Der Nutzungsdruck hat den Gemeinderat zum Handeln veranlasst. Vor zwei Jahren gab die Stadtberner Regierung eine Studie in Auftrag. Die Vorgabe lautete, «die zahlreichen Nutzungsansprüche zu berücksichtigen und gestalterisch wie funktional optimale Lösungen aufzuzeigen». Aus der Studie entstand ein Gestaltungs- und Nutzungskonzept, das Umzonungen für beide Allmenden vorsieht. Doch als die Behörden die Nutzungszonenpläne für die Grosse und die Kleine Allmend in die Mitwirkung schickten, schlugen ihnen von allen Seiten ablehnende Reaktionen entgegen.

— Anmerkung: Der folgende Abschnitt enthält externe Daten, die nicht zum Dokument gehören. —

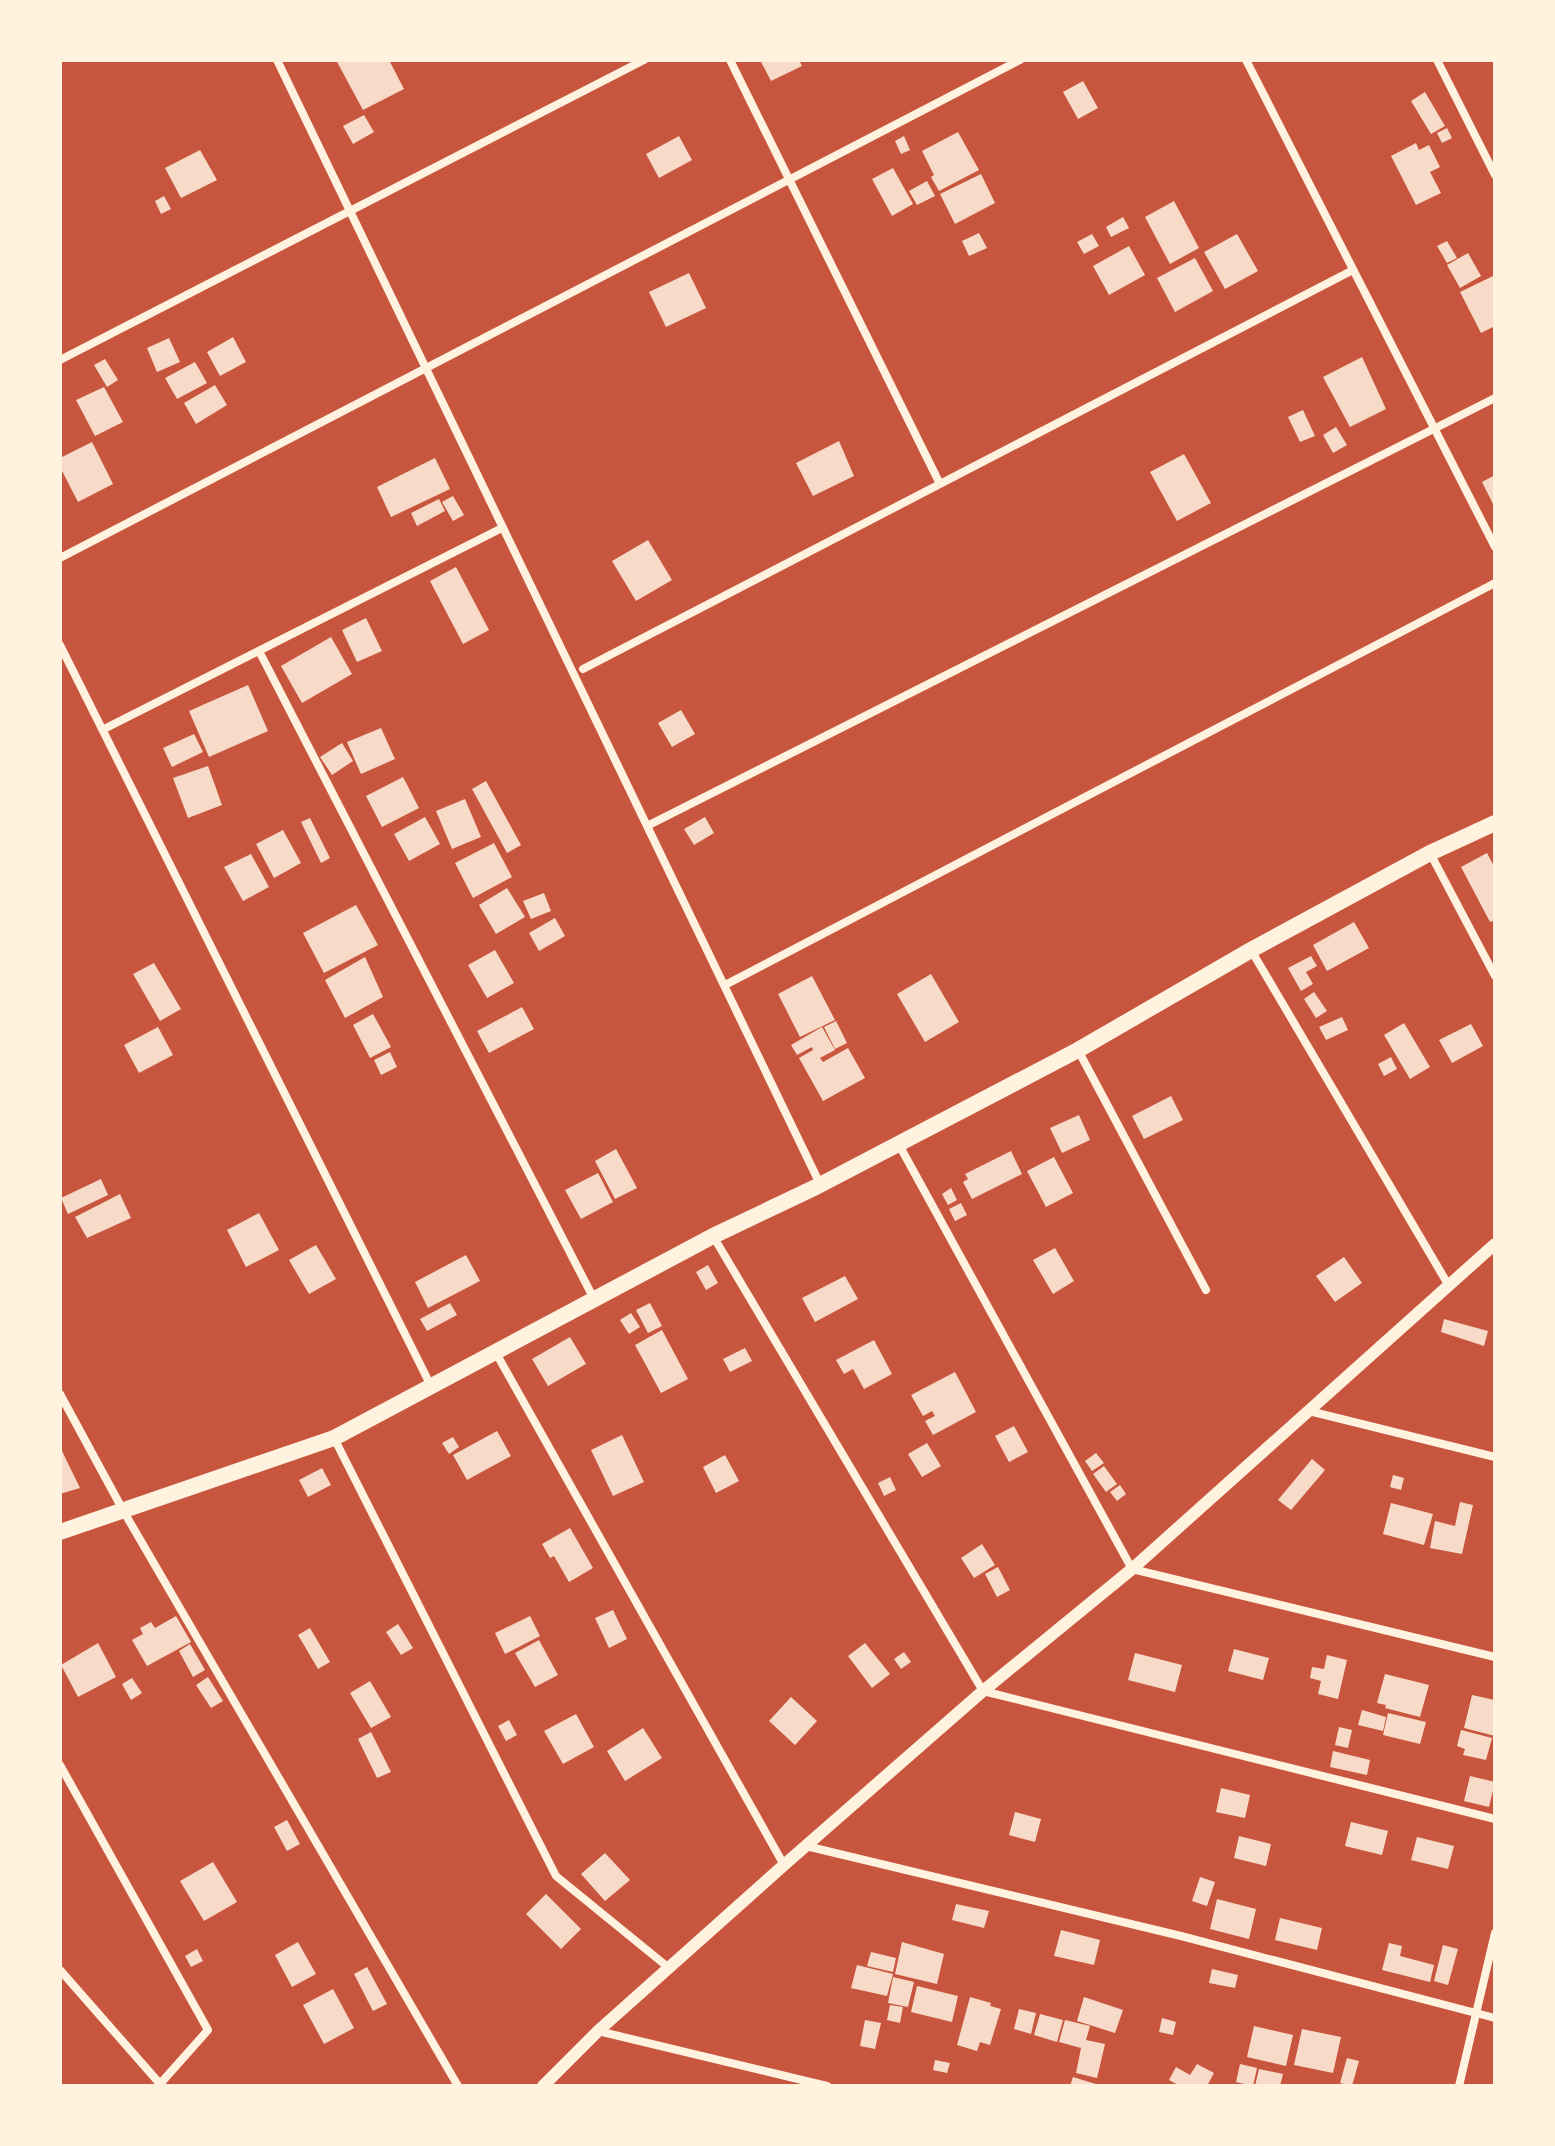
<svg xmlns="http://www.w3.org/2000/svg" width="1555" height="2146" font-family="'Archivo Narrow',sans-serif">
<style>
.building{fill:#f7dbc8}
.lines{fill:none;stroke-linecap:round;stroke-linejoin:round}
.minor{stroke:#fff3e0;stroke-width:8}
.tertiary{stroke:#fff3e0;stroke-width:12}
.primary{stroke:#fff3e0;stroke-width:16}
</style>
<rect width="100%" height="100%" fill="#c8553d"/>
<path class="building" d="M336,60h53l15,29 -41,21z
M760,60h39l3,6 -31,15z
M1083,81l15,27 -20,11 -15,-27z
M1425,92l20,34 -14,8 -20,-33z
M364,115l10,17 -21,12 -10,-18z
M1447,128l5,10 -10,5 -5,-10z
M958,132l21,38 -40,21 -8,-14 3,-2 -12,-24z
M679,136l13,24 -33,18 -13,-24z
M904,136l6,14 -9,4 -6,-13z
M1416,143l3,7 10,-5 11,22 -10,5 11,21 -25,12 -25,-49z
M200,150l17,30 -36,18 -16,-30z
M893,168l20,36 -21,12 -20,-37z
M981,174l14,29 -40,21 -15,-30z
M927,181l8,15 -18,9 -8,-14z
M164,196l7,13 -10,5 -6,-13z
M1174,201l25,47 -29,16 -25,-47z
M1123,217l6,11 -18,9 -5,-10z
M979,233l8,15 -18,8 -7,-15z
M1092,234l7,12 -15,8 -7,-12z
M1237,234l21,37 -33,18 -21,-37z
M1447,241l10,17 -10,5 -10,-17z
M1129,246l16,29 -36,20 -16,-29z
M1468,253l13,23 -21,12 -13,-23z
M1195,258l18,33 -38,21 -18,-34z
M689,273l17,35 -40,19 -17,-35z
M1493,276l2,50 -14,7 -21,-41z
M233,337l13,25 -26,14 -13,-24z
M169,338l11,24 -23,10 -10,-24z
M1362,357l24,52 -36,18 -27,-50z
M105,359l13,21 -11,7 -13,-22z
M195,362l12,21 -30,16 -12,-21z
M215,385l12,20 -31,19 -12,-21z
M104,387l19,35 -28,14 -19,-36z
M1303,410l12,26 -15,6 -12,-25z
M1336,427l11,18 -14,8 -10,-18z
M839,441l15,35 -41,20 -17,-33z
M92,442l21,42 -35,18 -18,-35v-9z
M1184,454l27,49 -34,18 -27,-49z
M435,458l15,31 -59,28 -14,-30z
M1495,475v33l-13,-26z
M453,496l11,19 -11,6 -11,-19z
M439,499l6,12 -28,15 -6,-13z
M648,540l24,40 -36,21 -24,-40z
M456,567l33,63 -26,14 -33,-63z
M366,618l16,33 -25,11 -15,-32z
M331,637l21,37 -50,29 -21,-37z
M248,685l20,46 -59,26 -20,-46z
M681,710l14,24 -23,13 -14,-24z
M381,728l14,31 -34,15 -14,-32z
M194,734l9,18 -31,15 -9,-19z
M342,743l11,18 -21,14 -12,-18z
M208,766l14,39 -34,13 -15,-40z
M403,777l16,31 -37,19 -16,-31z
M486,781l35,64 -14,8 -35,-64z
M465,799l16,38 -29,12 -16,-38z
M425,817l15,27 -31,17 -15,-27z
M705,817l9,16 -20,12 -10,-16z
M310,818l20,40 -9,5 -20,-41z
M283,830l18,33 -27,15 -18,-34z
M494,843l18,34 -39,21 -18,-35z
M1487,853l8,15v52l-5,2 -29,-55z
M251,854l18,33 -26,14 -19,-34z
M507,888l18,29 -29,17 -17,-29z
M544,893l7,18 -20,8 -8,-18z
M356,905l22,40 -54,28 -21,-40z
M555,918l10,18 -26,15 -10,-18z
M1354,922l15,26 -42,23 -14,-26z
M495,950l19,33 -27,15 -19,-33z
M1311,956l6,10 -11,6 7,12 -12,7 -13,-23z
M365,957l18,40 -38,21 -20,-38z
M154,963l27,46 -21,12 -27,-47z
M931,974l28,48 -34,20 -28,-48z
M812,976l23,44 -35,17 -22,-43z
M1314,992l13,19 -11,7 -12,-19z
M522,1007l12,22 -45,24 -12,-22z
M373,1014l18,33 -21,11 -17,-33z
M1342,1017l6,13 -22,10 -7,-13z
M836,1021l11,22 -12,6 -11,-22z
M1404,1023l26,44 -20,12 -26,-44z
M1471,1024l12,22 -31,17 -13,-23z
M158,1027l15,28 -34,18 -15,-28z
M822,1027l13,23 -15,8 3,4 25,-14 17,30 -42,23 -24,-43 14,-8 -1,-3 -15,8 -6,-10z
M390,1052l7,15 -16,8 -7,-15z
M1391,1057l6,12 -13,7 -6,-12z
M1171,1096l12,24 -39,19 -12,-23z
M1079,1115l11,25 -28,13 -12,-25z
M616,1149l21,39 -22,11 -20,-38z
M1011,1151l11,23 -50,25 -9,-17 5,-3 -3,-5z
M1054,1157l19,36 -27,14 -19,-36z
M598,1173l15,29 -32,17 -16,-29z
M101,1179l7,16 -40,19 -7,-16z
M951,1188l6,12 -9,5 -6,-11z
M120,1194l11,24 -44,20 -12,-21z
M961,1203l6,12 -12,6 -6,-12z
M259,1213l20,37 -33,17 -19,-37z
M316,1245l20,34 -27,15 -20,-34z
M1055,1248l19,33 -21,13 -20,-34z
M466,1255l14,26 -52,27 -13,-26z
M1344,1257l18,26 -27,19 -19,-26z
M708,1265l10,18 -12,7 -10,-18z
M845,1276l13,23 -43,23 -13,-24z
M450,1303l7,12 -30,16 -7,-12z
M650,1303l12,23 -14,7 -12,-23z
M631,1313l9,14 -11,7 -9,-14z
M1444,1319l44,12 -4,15 -43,-14z
M662,1330l26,49 -27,14 -26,-48z
M570,1337l16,27 -38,22 -16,-27z
M874,1340l18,34 -28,15 -11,-20 -9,5 -8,-14z
M745,1348l7,13 -22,11 -7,-13z
M955,1372l21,40 -43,23 -8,-14 10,-5 -3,-5 -9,5 -12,-21z
M1014,1426l14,26 -19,10 -14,-26z
M497,1431l14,25 -44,24 -14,-25z
M622,1435l22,47 -31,14 -22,-46z
M453,1437l6,10 -10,7 -7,-11z
M927,1443l14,23 -19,11 -14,-23z
M60,1447l20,41 -20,6z
M1096,1453l8,10 -12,8 -7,-10z
M725,1455l14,26 -23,12 -13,-26z
M1312,1459l13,11 -34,40 -13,-10z
M1104,1466l13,18 -11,8 -13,-18z
M322,1468l9,17 -23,12 -9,-17z
M1393,1475l11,3 -3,12 -11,-3z
M890,1477l6,13 -12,6 -6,-13z
M1120,1485l6,9 -9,7 -7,-9z
M1460,1502l13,3 -11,49 -32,-6 5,-27 20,5z
M1391,1503l42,11 -9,31 -41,-11z
M570,1528l23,40 -24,14 -15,-26 -4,2 -8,-14z
M982,1544l13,21 -21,13 -13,-20z
M998,1567l12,23 -13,7 -12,-23z
M613,1610l14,29 -18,9 -14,-30z
M176,1616l15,26 -44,24 -15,-26 11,-6 -3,-6 11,-6 4,6z
M530,1616l10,20 -35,18 -10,-21z
M398,1624l15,24 -12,7 -15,-23z
M310,1628l20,34 -12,7 -20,-34z
M539,1640l19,35 -23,12 -20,-34z
M98,1643l18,34 -38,20 -17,-32z
M865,1643l25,31 -18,14 -24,-32z
M190,1644l15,26 -12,7 -14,-26z
M1234,1649l35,9 -6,22 -35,-9z
M904,1652l7,10 -10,7 -7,-10z
M1135,1653l47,12 -7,27 -47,-12z
M1327,1655l20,5 -9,39 -20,-5 3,-13 -11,-3 2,-11 12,2z
M1385,1674l44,11 -9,32 -35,-9 1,-3 -9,-2z
M208,1677l15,24 -12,7 -15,-23z
M132,1678l10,15 -11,7 -9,-16z
M370,1681l21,36 -20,11 -21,-35z
M1472,1695l23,5v36l-31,-8z
M791,1697l26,24 -22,24 -26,-24z
M1362,1710l24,7 -3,14 -25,-6z
M1388,1713l38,9 -6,22 -37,-9z
M576,1714l18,33 -31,17 -19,-33z
M509,1720l8,15 -11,6 -8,-15z
M1339,1727l13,3 -4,18 -13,-3z
M643,1728l19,30 -37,23 -18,-30z
M1461,1730l31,8 -6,22 -23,-5 2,-6 -8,-3z
M371,1732l20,40 -14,6 -19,-39z
M1333,1751l37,9 -3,15 -37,-8z
M1470,1776l25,6 -6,25 -25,-6z
M1221,1788l29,7 -5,23 -29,-6z
M1015,1812l26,7 -6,23 -26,-7z
M287,1820l13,24 -13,7 -13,-24z
M1351,1822l37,9 -6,24 -37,-9z
M1239,1836l32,8 -5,22 -32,-8z
M1417,1837l37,9 -6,23 -37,-9z
M605,1853l25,27 -25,21 -24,-27z
M213,1862l24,40 -33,19 -24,-40z
M1200,1877l15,5 -8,24 -15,-5z
M546,1894l35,35 -20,20 -35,-35z
M1217,1899l39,10 -7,30 -39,-10z
M956,1904l33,7 -5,17 -32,-8z
M1280,1918l42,10 -5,22 -42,-10z
M1061,1930l39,10 -6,25 -40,-9z
M298,1942l18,32 -24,13 -17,-32z
M902,1942l42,12 -7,30 -42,-10z
M1389,1943l13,3 -2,10 34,9 -4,17 -48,-12z
M1443,1945l15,4 -10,36 -14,-4z
M197,1949l6,12 -12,6 -6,-11z
M871,1952l25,6 -3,14 -26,-6z
M857,1965l36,9 -6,22 -36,-8z
M367,1967l20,37 -14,7 -19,-37z
M1212,1969l26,6 -3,13 -26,-5z
M893,1977l21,5 -6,25 -20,-4z
M917,1986l41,10 -6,26 -41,-10z
M333,1989l21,39 -30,16 -21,-39z
M970,1997l21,6 -1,3 11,3 -11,36 -10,-3 -3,9 -20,-6z
M1084,1997l39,13 -8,23 -38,-12z
M890,2005l13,2 -3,16 -13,-3z
M1019,2009l17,4 -5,21 -17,-5z
M1040,2014l23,6 -6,22 -23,-7z
M1162,2018l14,4 -3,13 -14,-3z
M865,2020l16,3 -6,26 -15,-3z
M1065,2020l25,6 -4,14 19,4 -8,34 -21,-5 5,-25 -22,-6z
M1254,2026l39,9 -7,31 -39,-9z
M1302,2029l39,8 -8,36 -39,-8z
M1347,2058l12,3 -7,25 -12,-3z
M935,2060l15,3 -3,10 -14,-3z
M1197,2064l17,9 -7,13h-27l-11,-6 7,-13 14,8z
M1240,2064l17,4 -4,18 -17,-4z
M1259,2069l24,5 -3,12h-25z
M1073,2077l26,8 -1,1h-28z"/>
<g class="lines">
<path class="minor" d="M277,60l543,1124
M730,60l210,424
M1246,60l249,487
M1437,60l58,115
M60,360l584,-300
M60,558l960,-498
M60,645l371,741
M259,651l335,648
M583,669l770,-399
M104,729l398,-201
M647,826l848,-428
M1430,853l65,123
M1251,950l198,336
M725,985l770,-402
M1078,1050l128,240
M898,1143l234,426 363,88
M713,1236l270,455 512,128
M496,1353l288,512
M60,1394l64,118 334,574
M1309,1411l186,46
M334,1438l222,438 113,92
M60,1765l148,265 -48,54
M806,1846l375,90 314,82
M60,1970l101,115
M598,2031l229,55
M1459,2086l36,-153"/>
<path class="tertiary" d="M543,2086l55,-55 186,-166 199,-174 149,-122 363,-325"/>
<path class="primary" d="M60,1532l274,-94 379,-202 103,-49 262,-137 173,-100 179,-97 65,-30"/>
</g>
<rect width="1555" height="2146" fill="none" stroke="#fff3e0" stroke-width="124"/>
</svg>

Bei beiden Umnutzungsplänen bot vor allem die Parkplatzfrage Zündstoff für hitzige Diskussionen. Auf der Grossen Allmend sollen nur noch 200 statt 1000 Parkfelder für Veranstaltungsbesucher bestehen bleiben. Als Ersatzstandorte stehen ein Militärareal und die Kleine Allmend im Vordergrund. Linke und Grüne möchten nur noch ein paar Dutzend oder gar keine Dauerparkplätze mehr. Diametral anders dagegen Messeveranstalter, Stadionbetreiber und anliegende Gemeinden: Die BEA fürchtet «einen wirtschaftlich fatalen Besucherschwund», sei die Messe doch dringend auf ein genügendes Angebot in angemessener Distanz angewiesen; den Gemeinden ist es ein Anliegen, Suchverkehr zu verhindern. Und sogar die Kantonsregierung schaltete sich ein: In der Antwort auf eine bürgerliche Motion schloss die Regierung nicht aus, mit einer kantonalen Überbauungsordnung in die städtische Zonenplanung einzugreifen – zwar nur als Ultima Ratio, sollte keine einvernehmliche Lösung gefunden werden.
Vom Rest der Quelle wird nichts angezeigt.